Major GM labelling initiative in US: the Non-GMO Project
October 21, 2008
In a recent poll, 53% of Americans said that they would not eat GM foods – a significant disparity between what consumers in the US want from their food system and what that food system is actually delivering. It also demonstrates a lack of consumer knowledge about the proportion of food in America that contains GM. The majority of this 53% will already be unwittingly consuming GM food every day against their wishes, because GM food is currently not labelled in the US, despite the fact that 87% of Americans believe that it should be.
The US Government’s opposition to telling American consumers that some of their food is GM stems from the greatest coup by the GM companies, which was to ensure no GM food had to be tested for safety. The concept of “substantial equivalence” means that if a GM crop looks like its non-GM equivalent and grows like it, then it is assumed to be the same, and no safety testing is needed before people eat it. GM maize may have added virus and antibiotic resistance genes, and a gene that makes it express an insecticide in every leaf, stem and root – but to the US government it looks and grows like maize, so it is safe to eat.
This has meant that GM foods don’t have to be labelled, and has resulted in widespread ignorance among consumers about the presence of GM in their food. Keeping consumers in the dark has prevented them from making real choices about the food they eat. Without labels the principles of supply and demand are no longer in effect as consumers can’t send a message to farmers and manufacturers about what they do, and don’t, want to eat.

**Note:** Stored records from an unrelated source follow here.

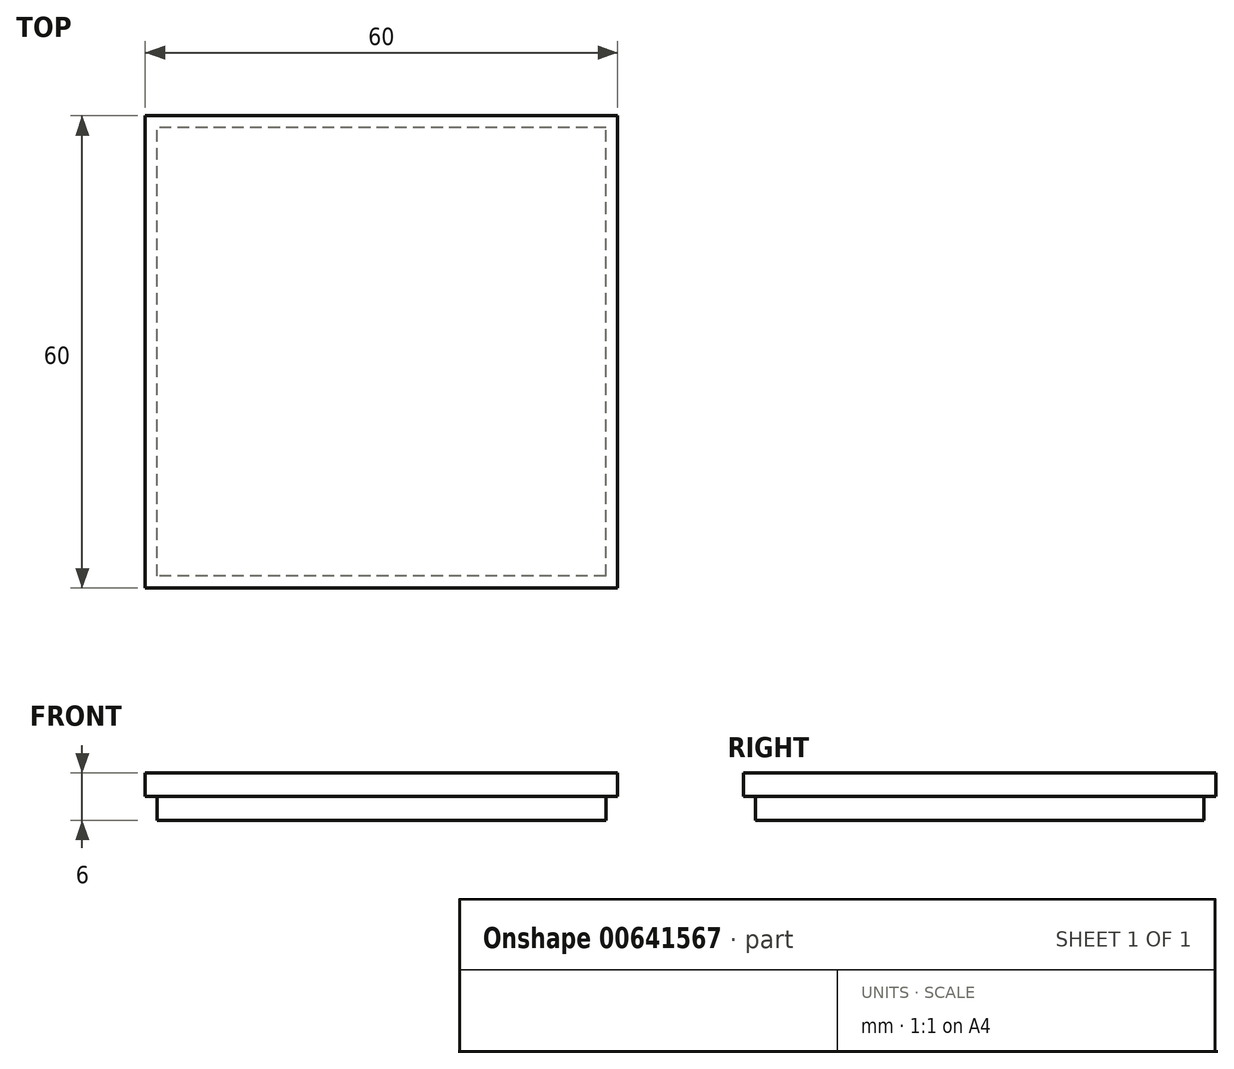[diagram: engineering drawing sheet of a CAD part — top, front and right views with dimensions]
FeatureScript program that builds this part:
annotation { "Feature Type Name" : "Feature", "Feature Type Description" : "" }
export const myFeature = defineFeature(function(context is Context, id is Id, definition is map)
    precondition{}
    {
        {
            var Q0;
            Q0=qCreatedBy(makeId("Top.planeOp"),FACE);
            var sketch = newSketch(context, id + "F0", { "sketchPlane" : qUnion([Q0])});
            skLineSegment(sketch, "E0.bottom", {"start": v(30, 30) * mm, "end": v(-30, 30) * mm});
            skLineSegment(sketch, "E0.top", {"start": v(30, -30) * mm, "end": v(-30, -30) * mm});
            skLineSegment(sketch, "E0.left", {"start": v(30, 30) * mm, "end": v(30, -30) * mm});
            skLineSegment(sketch, "E0.right", {"start": v(-30, 30) * mm, "end": v(-30, -30) * mm});
            skPoint(sketch, "E0.middle", {"position": v(0, 0) * mm});
            skSolve(sketch);
        }
        {
            var Q0;
            Q0=makeQuery(id+"F0.imprint","IMPRINT",FACE,{"disambiguationData":[TD([[makeQuery(id+"F0.imprint","IMPRINT",EDGE,{"derivedFrom":sQuery(id+"F0.wireOp",EDGE,"E0.bottom")}),1.0]])]});
            extrude(context, id + "F1", {"entities" : qUnion([Q0]), "depth" : 3 * mm, "offsetDistance" : 25 * mm});
        }
        {
            var Q0;
            Q0=qCreatedBy(makeId("Top.planeOp"),FACE);
            var sketch = newSketch(context, id + "F2", { "sketchPlane" : qUnion([Q0])});
            skLineSegment(sketch, "E1.bottom", {"start": v(28.5, -28.5) * mm, "end": v(-28.5, -28.5) * mm});
            skLineSegment(sketch, "E1.top", {"start": v(28.5, 28.5) * mm, "end": v(-28.5, 28.5) * mm});
            skLineSegment(sketch, "E1.left", {"start": v(28.5, -28.5) * mm, "end": v(28.5, 28.5) * mm});
            skLineSegment(sketch, "E1.right", {"start": v(-28.5, -28.5) * mm, "end": v(-28.5, 28.5) * mm});
            skPoint(sketch, "E1.middle", {"position": v(0, 0) * mm});
            skSolve(sketch);
        }
        {
            var Q0;
            Q0=makeQuery(id+"F2.imprint","IMPRINT",FACE,{"disambiguationData":[TD([[makeQuery(id+"F2.imprint","IMPRINT",EDGE,{"derivedFrom":sQuery(id+"F2.wireOp",EDGE,"E1.bottom")}),-1.0]])]});
            extrude(context, id + "F3", {"entities" : qUnion([Q0]), "operationType" : NewBodyOperationType.ADD, "depth" : -3 * mm, "offsetDistance" : 25 * mm});
        }
    });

Even though general consumer knowledge of GMOs is low in the US, there are still consumers who are well-informed and want to feed themselves and their families non-GM foods. North America has a thriving natural products industry and many organic and natural food companies. These companies have made a number of attempts to maintain non-GM status, however:
over others in the supply chain
supplies of ingredients, in some cases having to discontinue some product lines as they could no longer secure guaranteed non-GM ingredients
The Non-GMO Project
In 2005, two natural food retailers started the ‘Non-GMO Project’, to develop a robust, industry-wide non-GMO verification system thatwould provide consumers with a trustworthy and recognisable non-GMO label to look for on products.The project would provide efficiencies of scale and would enable certification to be done in a simple low-cost way. The companies’ united front could send a message to suppliers about non-GMO demand.
They ensured the project would have robust scientific backing, and by 2007 the project expanded its board of directors to include representatives from all stakeholder groups in the natural products industry.
The project is now supported by the biggest companies in the North American natural and organic sector, an industry worth over $62 billion in the US alone.
Well-known brands such as Whole Foods, Seeds of Change and Nature’s Way are supporting the campaign, along with around 400 companies across the US and Canada, representing annual sales of around $12billion.
The Non-GMO verification scheme has just opened (summer 2008) for product registration. Already several hundred products have been enrolled and it is anticipated that several thousand will be registered in the coming months. The project has also set up an ingredient supplier database to help manufacturers find uncontaminated ingredients through access to a list of verified non-GM suppliers. As increasing numbers of processors and distributors get their products verified, the database of trusted sources is growing.
The Non-GMO seal will be launched on labels in October 2009 in conjunction with a major consumer awareness campaign. Several things indicate that the US market is ready for this sort of initiative. Greater interest in healthy food among consumers is reflected by the steady growth in sales of natural and organic food. In 2007, the US natural products industry was worth $62 billionn and growing at 10%, while the organic sector was worth $20 billion and growing at 21%. With the uproar over rBGH dairy products finally making GM a prominent consumer issue, American consumers are beginning to ask more questions about where their food comes from.The project is anticipating registration of around 28,000 unique products from the organic and natural industry in the verification scheme over the next few years, representing 70% of the sector.
By implementing the non-GMO standard, the project aims to keep new GM crops from gaining dominance and build a resilient non-GM food sector within the United States.